La economía colombiana creció 3,6% interanual en el tercer trimestre de 2025, de acuerdo con el DANE. El resultado, el más dinámico desde 2022, lleva el avance acumulado a 2,8% entre enero y septiembre. El dato estuvo impulsado por la demanda interna, con mayor tracción del gasto público y una recuperación del comercio y la industria.
Por el lado de la oferta, la mayor contribución vino de “Administración pública, educación y salud”, con un crecimiento cercano al 8% y un aporte decisivo a la variación total. Le siguió el bloque “Comercio, transporte, alojamiento y comida”, que avanzó 5,6% con apoyo de ventas minoristas más dinámicas y transporte con mayor flujo.
La industria manufacturera aportó con una expansión de 4,1%, asociada al ajuste de inventarios para temporada alta y mejor rotación en líneas de consumo. En contraste, minería y construcción siguieron en terreno negativo: -5,7% y -1,5%, respectivamente, afectando la base productiva y la inversión en obras.
Visto por el enfoque del gasto, el consumo final creció 5,7%, con protagonismo del consumo del gobierno; la formación bruta de capital repuntó 2,2% y el sector externo restó al crecimiento porque las importaciones (10,0%) aumentaron más que las exportaciones (2,2%).
El repunte del gasto público se asocia a nómina y primas de fuerza pública, así como a operaciones logísticas y administrativas de cara al calendario electoral, lo que elevó la actividad en servicios sociales e institucionales. Ese empuje ayudó a compensar la debilidad de sectores intensivos en inversión.
En comercio se observó mayor rotación en electrónicos y vehículos, mientras que alojamiento y comida se beneficiaron de más movilidad y eventos. La logística registró más envíos urbanos e intermunicipales, consistente con la mejoría en transporte y almacenamiento.

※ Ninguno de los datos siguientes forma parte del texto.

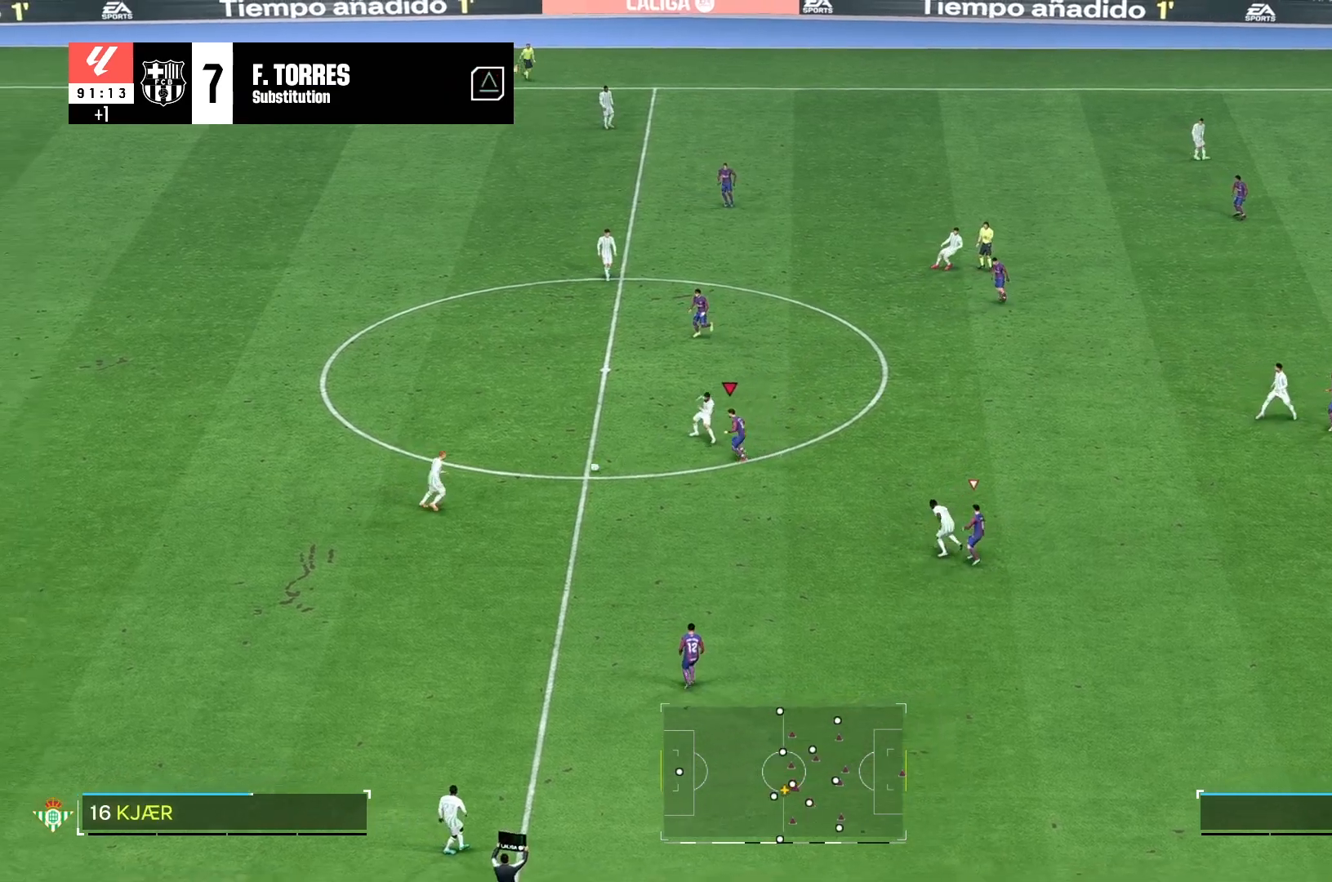
{"buttons": [], "left_stick": "down", "right_stick": "center", "events": [[200, "left_stick", "down"]]}
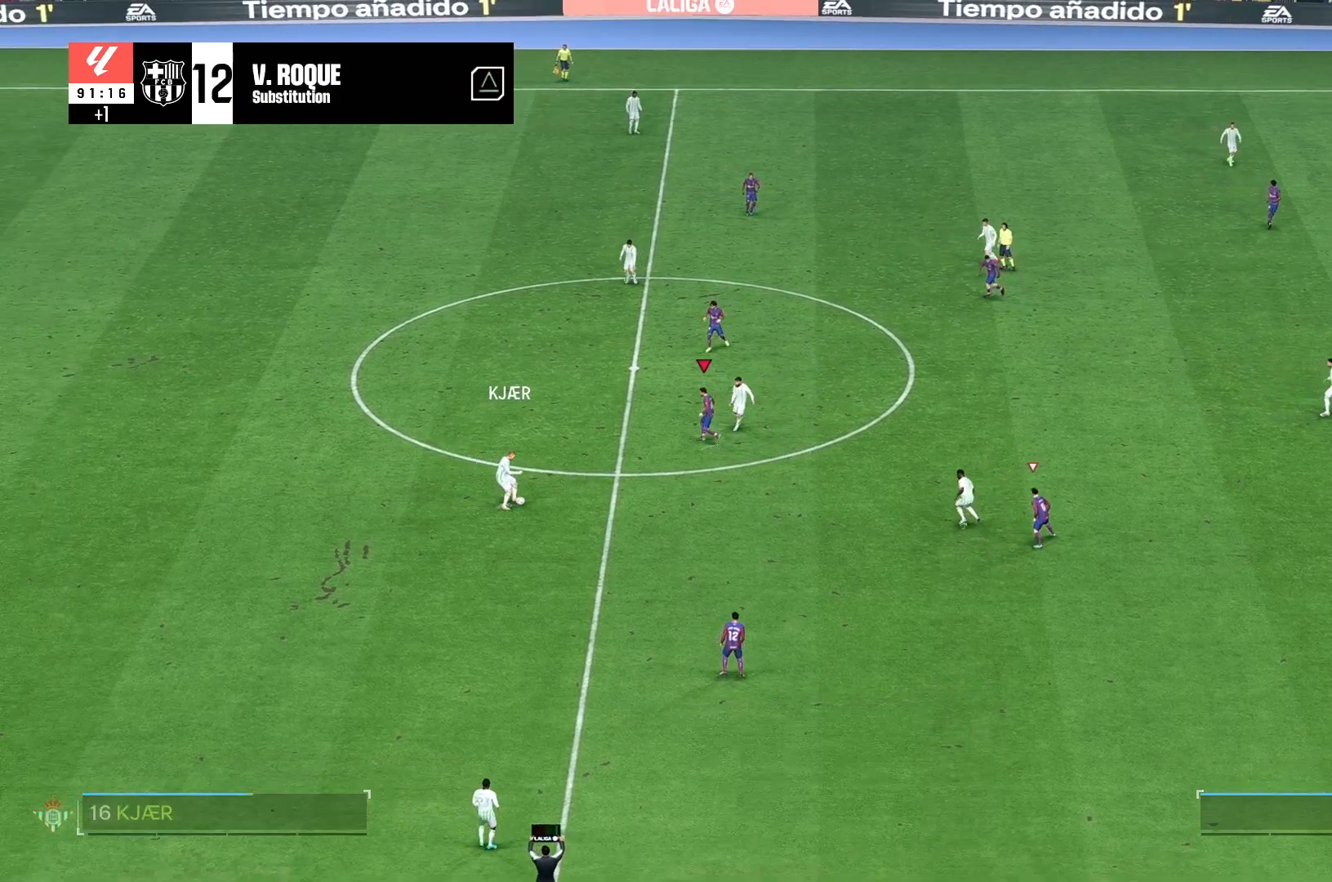
{"buttons": [], "left_stick": "center", "right_stick": "center", "events": [[33, "left_stick", "down-right"], [500, "left_stick", "center"]]}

La construcción acusó el freno de edificaciones y un ciclo de inversión privada aún tímido; la minería enfrentó menores volúmenes en carbón y petróleo, en un entorno de precios internacionales y licenciamientos menos favorables. La debilidad de ambos renglones moderó el balance general.
En lo regional, el resultado coloca a Colombia entre los avances más significativos del periodo en América Latina y en el entorno OCDE, aunque con una composición donde el gasto público pesa más que la inversión privada y el impulso exportador.
Gremios y analistas valoraron la sorpresa positiva, pero advierten que sostenerla exigirá más inversión y un entorno de reglas claras. También señalan que el déficit externo podría ampliarse si las importaciones siguen por encima de las exportaciones.
Hacia adelante, el foco estará en recuperar la construcción, reforzar infraestructura, mejorar la productividad y consolidar la desinflación para que el consumo privado gane tracción sin depender del ciclo fiscal.
El 3,6% valida un cambio de ritmo con motores diversos pero asimétricos. Convertirlo en crecimiento sostenible requerirá que la inversión y las exportaciones tomen la posta del gasto público.